Configuration
All the settings for the extension can be made through the TYPO3 Extension Configuration module.
Extractor
Simply select what service you would like to use, either
- Tika App(not recommended)
- Tika Server(recommended)
- Solr Server.
Depending on that, configure the necessary settings for your service on the according settings tab.
About Tika variants
Each variant has its advantages and its drawbacks.
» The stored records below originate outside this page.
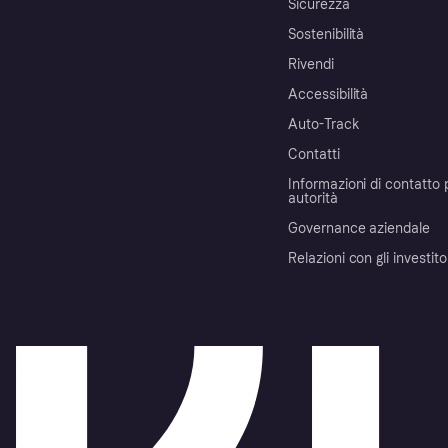
Sicurezza
Sostenibilità
Rivendi
Accessibilità
Auto-Track
Contatti
Informazioni di contatto 
autorità
Governance aziendale
Relazioni con gli investito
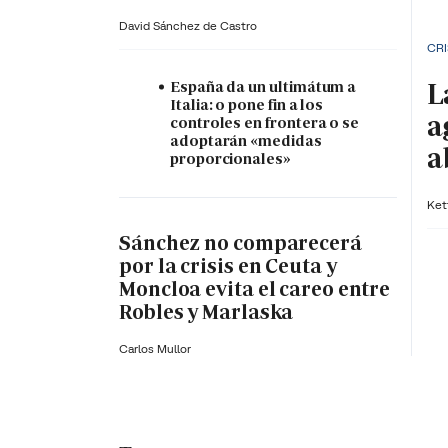
David Sánchez de Castro
CRI
L
España da un ultimátum a
Italia: o pone fin a los
a
controles en frontera o se
adoptarán «medidas
a
proporcionales»
Ket
Sánchez no comparecerá
por la crisis en Ceuta y
Moncloa evita el careo entre
Robles y Marlaska
Carlos Mullor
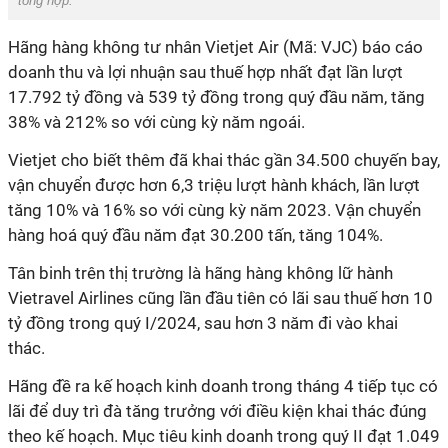
tổng hợp.
Hãng hàng không tư nhân
Vietjet Air
(Mã: VJC) báo cáo
doanh thu và lợi nhuận sau thuế hợp nhất đạt lần lượt
17.792 tỷ đồng và 539 tỷ đồng trong quý đầu năm, tăng
38% và 212% so với cùng kỳ năm ngoái.
Vietjet cho biết thêm đã khai thác gần 34.500 chuyến bay,
vận chuyển được hơn 6,3 triệu lượt hành khách,
lần lượt
tăng 10% và 16% so với cùng kỳ năm 2023. Vận chuyển
hàng hoá quý đầu năm đạt 30.200 tấn, tăng 104%.
Tân binh trên thị trường là hãng hàng không lữ hành
Vietravel Airlines cũng lần đầu tiên có lãi sau thuế hơn 10
tỷ đồng trong quý I/2024, sau hơn 3 năm đi vào khai
thác.
Hãng đề ra kế hoạch kinh doanh trong tháng 4 tiếp tục có
lãi để duy trì đà tăng trưởng với điều kiện khai thác đúng
theo kế hoạch. Mục tiêu kinh doanh trong quý II đạt 1.049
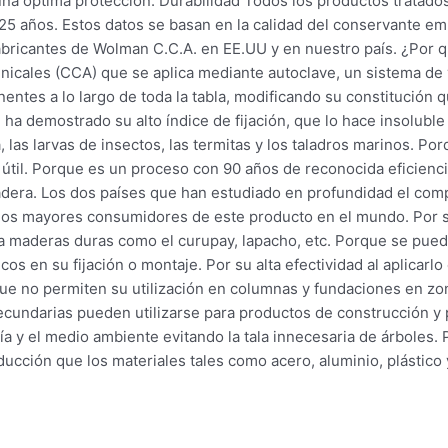
na óptima protección. Durabilidad Todos los productos tratad
25 años. Estos datos se basan en la calidad del conservante e
 fabricantes de Wolman C.C.A. en EE.UU y en nuestro país. ¿Por
cales (CCA) que se aplica mediante autoclave, un sistema de v
entes a lo largo de toda la tabla, modificando su constitución q
ha demostrado su alto índice de fijación, que lo hace insoluble
 las larvas de insectos, las termitas y los taladros marinos. P
 útil. Porque es un proceso con 90 años de reconocida eficienc
adera. Los dos países que han estudiado en profundidad el com
o los mayores consumidores de este producto en el mundo. Por
 maderas duras como el curupay, lapacho, etc. Porque se puede 
os en su fijación o montaje. Por su alta efectividad al aplicarl
que no permiten su utilización en columnas y fundaciones en zo
ecundarias pueden utilizarse para productos de construcción y 
ía y el medio ambiente evitando la tala innecesaria de árboles.
ción que los materiales tales como acero, aluminio, plástico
App - variant (not recommended)
So for example the App requires Java Runtime to exec and spawn a new java process for each processed file, but no network traffic for send files via wire.
Solr Cell - variant
Apache Solr Content Extraction Library (Solr Cell) variant does not support all the features supported by the App and by Server variants, but does not require to run and maintain any additional service/stack, if EXT:solr is already configured. Any connection/core used by EXT:solr can be reused there. Possible implications can be found on Apache Solr docs page
Server - variant (recommended)
The Server variant is the best one by set on supported features and is more performant as the App, but requires additional service and maintenance.
Enable Logging
Enables the logging for extraction actions.
Show Tika Backend Module
Enables a Tika module within the Solr backend module (experimental, only works with Tika server, will be removed.)
Exclude mime types
Expects a list of mime types to be excluded in metadata extraction.
File size limit...
Expects a file size limit in MB when a file should be processed. (Defaults to 500)
Enable meta data extraction
Enables MetaDataExtractor, including LanguageDetector, if available. (Default: true) Useful on frequent file movements or mass file processing or if metadata must not be overridden.